» Task goal:
Beginning with the line that contains "#564739; stroke-width: 12" in the material below, print each line exactly until the line that contains "middle; dominant-baseline: central;" has been printed, then stop.
┌─ Data listing
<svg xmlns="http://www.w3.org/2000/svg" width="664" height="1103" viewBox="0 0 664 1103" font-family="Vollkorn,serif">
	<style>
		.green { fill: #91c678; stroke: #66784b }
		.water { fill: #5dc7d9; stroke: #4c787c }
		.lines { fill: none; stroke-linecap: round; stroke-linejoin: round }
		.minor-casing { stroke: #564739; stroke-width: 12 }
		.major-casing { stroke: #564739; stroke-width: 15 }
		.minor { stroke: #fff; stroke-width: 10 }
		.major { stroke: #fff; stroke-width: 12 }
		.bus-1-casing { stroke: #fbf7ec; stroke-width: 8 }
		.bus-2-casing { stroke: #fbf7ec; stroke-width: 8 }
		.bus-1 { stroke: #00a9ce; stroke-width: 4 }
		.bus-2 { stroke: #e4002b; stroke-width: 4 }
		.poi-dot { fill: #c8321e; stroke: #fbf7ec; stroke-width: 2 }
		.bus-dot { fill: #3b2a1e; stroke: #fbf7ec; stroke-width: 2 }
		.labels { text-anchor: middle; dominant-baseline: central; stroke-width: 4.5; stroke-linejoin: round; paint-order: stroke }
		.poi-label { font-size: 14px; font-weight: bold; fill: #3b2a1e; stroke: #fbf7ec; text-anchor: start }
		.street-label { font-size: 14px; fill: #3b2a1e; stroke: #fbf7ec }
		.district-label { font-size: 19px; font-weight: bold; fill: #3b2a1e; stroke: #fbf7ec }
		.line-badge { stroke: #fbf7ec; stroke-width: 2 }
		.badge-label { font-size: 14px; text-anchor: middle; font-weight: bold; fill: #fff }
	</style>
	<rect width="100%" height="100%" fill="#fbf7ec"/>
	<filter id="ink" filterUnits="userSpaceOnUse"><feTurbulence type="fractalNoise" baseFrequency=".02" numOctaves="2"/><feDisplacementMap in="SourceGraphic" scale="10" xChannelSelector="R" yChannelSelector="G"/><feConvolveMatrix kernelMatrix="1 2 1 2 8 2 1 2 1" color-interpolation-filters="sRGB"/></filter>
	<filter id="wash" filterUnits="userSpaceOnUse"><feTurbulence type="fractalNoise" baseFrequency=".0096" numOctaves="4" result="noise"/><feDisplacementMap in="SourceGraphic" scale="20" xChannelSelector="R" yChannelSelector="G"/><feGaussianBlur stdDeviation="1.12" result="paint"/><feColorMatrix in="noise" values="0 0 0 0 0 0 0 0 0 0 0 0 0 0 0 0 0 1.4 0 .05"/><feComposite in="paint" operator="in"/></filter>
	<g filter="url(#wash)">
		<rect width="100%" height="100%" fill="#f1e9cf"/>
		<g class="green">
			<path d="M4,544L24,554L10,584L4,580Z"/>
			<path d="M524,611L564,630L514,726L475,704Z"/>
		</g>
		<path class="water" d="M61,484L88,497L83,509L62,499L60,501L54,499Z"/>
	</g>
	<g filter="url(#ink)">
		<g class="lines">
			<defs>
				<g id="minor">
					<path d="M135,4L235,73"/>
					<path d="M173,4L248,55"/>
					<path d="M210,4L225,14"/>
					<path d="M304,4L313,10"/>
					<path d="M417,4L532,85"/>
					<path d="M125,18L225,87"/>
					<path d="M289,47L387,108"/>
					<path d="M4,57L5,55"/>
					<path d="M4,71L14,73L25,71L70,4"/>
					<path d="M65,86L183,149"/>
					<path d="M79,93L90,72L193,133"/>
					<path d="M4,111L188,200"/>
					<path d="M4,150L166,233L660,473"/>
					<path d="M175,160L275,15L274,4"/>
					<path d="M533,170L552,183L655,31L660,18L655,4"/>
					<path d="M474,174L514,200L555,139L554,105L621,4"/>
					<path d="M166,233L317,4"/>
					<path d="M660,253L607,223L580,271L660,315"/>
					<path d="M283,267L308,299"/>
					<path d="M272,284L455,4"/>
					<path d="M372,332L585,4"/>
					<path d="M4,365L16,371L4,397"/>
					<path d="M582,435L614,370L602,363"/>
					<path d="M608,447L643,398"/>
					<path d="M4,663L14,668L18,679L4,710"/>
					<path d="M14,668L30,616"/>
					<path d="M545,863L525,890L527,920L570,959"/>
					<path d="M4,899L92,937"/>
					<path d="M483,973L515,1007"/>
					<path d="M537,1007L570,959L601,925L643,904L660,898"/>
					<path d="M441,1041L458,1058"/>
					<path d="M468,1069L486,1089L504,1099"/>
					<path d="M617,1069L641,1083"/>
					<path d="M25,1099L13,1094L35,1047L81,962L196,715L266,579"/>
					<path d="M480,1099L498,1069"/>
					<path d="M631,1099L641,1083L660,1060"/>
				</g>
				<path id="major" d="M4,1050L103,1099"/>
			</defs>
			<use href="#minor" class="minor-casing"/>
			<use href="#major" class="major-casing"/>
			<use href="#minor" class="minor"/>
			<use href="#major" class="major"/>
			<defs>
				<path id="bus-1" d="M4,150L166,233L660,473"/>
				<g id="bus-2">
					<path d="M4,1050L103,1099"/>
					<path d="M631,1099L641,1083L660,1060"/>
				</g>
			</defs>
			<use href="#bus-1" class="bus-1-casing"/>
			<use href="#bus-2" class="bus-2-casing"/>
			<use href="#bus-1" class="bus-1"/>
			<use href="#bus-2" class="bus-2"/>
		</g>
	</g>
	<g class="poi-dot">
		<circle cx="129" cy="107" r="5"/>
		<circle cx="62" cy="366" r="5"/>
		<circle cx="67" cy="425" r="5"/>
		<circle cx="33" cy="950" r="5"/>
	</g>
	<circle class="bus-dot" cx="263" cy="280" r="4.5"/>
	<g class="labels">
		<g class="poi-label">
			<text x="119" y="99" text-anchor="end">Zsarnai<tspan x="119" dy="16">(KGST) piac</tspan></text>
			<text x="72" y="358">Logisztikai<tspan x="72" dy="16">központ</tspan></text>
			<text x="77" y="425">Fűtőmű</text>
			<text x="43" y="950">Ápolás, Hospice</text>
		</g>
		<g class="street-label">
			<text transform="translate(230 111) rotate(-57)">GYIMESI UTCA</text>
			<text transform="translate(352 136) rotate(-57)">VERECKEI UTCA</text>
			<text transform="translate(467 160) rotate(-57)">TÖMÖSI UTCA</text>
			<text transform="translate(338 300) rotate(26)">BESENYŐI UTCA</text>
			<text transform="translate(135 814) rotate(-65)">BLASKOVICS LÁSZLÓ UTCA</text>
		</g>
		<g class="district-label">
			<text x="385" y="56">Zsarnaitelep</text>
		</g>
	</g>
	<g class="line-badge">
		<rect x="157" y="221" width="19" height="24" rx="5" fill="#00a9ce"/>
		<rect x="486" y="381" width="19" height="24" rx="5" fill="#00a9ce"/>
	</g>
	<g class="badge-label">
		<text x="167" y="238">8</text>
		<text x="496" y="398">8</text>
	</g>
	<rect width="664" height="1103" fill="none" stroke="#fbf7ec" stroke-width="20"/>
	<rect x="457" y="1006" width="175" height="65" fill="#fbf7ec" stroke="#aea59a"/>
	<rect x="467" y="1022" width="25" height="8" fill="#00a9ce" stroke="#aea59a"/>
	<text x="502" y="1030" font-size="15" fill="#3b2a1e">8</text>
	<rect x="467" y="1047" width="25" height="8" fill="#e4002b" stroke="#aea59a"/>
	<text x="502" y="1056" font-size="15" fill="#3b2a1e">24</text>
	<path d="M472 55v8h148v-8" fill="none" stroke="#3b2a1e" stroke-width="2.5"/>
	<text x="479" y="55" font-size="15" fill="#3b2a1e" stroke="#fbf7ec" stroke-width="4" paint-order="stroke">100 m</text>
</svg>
└─
» Written reply:
		.minor-casing { stroke: #564739; stroke-width: 12 }
		.major-casing { stroke: #564739; stroke-width: 15 }
		.minor { stroke: #fff; stroke-width: 10 }
		.major { stroke: #fff; stroke-width: 12 }
		.bus-1-casing { stroke: #fbf7ec; stroke-width: 8 }
		.bus-2-casing { stroke: #fbf7ec; stroke-width: 8 }
		.bus-1 { stroke: #00a9ce; stroke-width: 4 }
		.bus-2 { stroke: #e4002b; stroke-width: 4 }
		.poi-dot { fill: #c8321e; stroke: #fbf7ec; stroke-width: 2 }
		.bus-dot { fill: #3b2a1e; stroke: #fbf7ec; stroke-width: 2 }
		.labels { text-anchor: middle; dominant-baseline: central; stroke-width: 4.5; stroke-linejoin: round; paint-order: stroke }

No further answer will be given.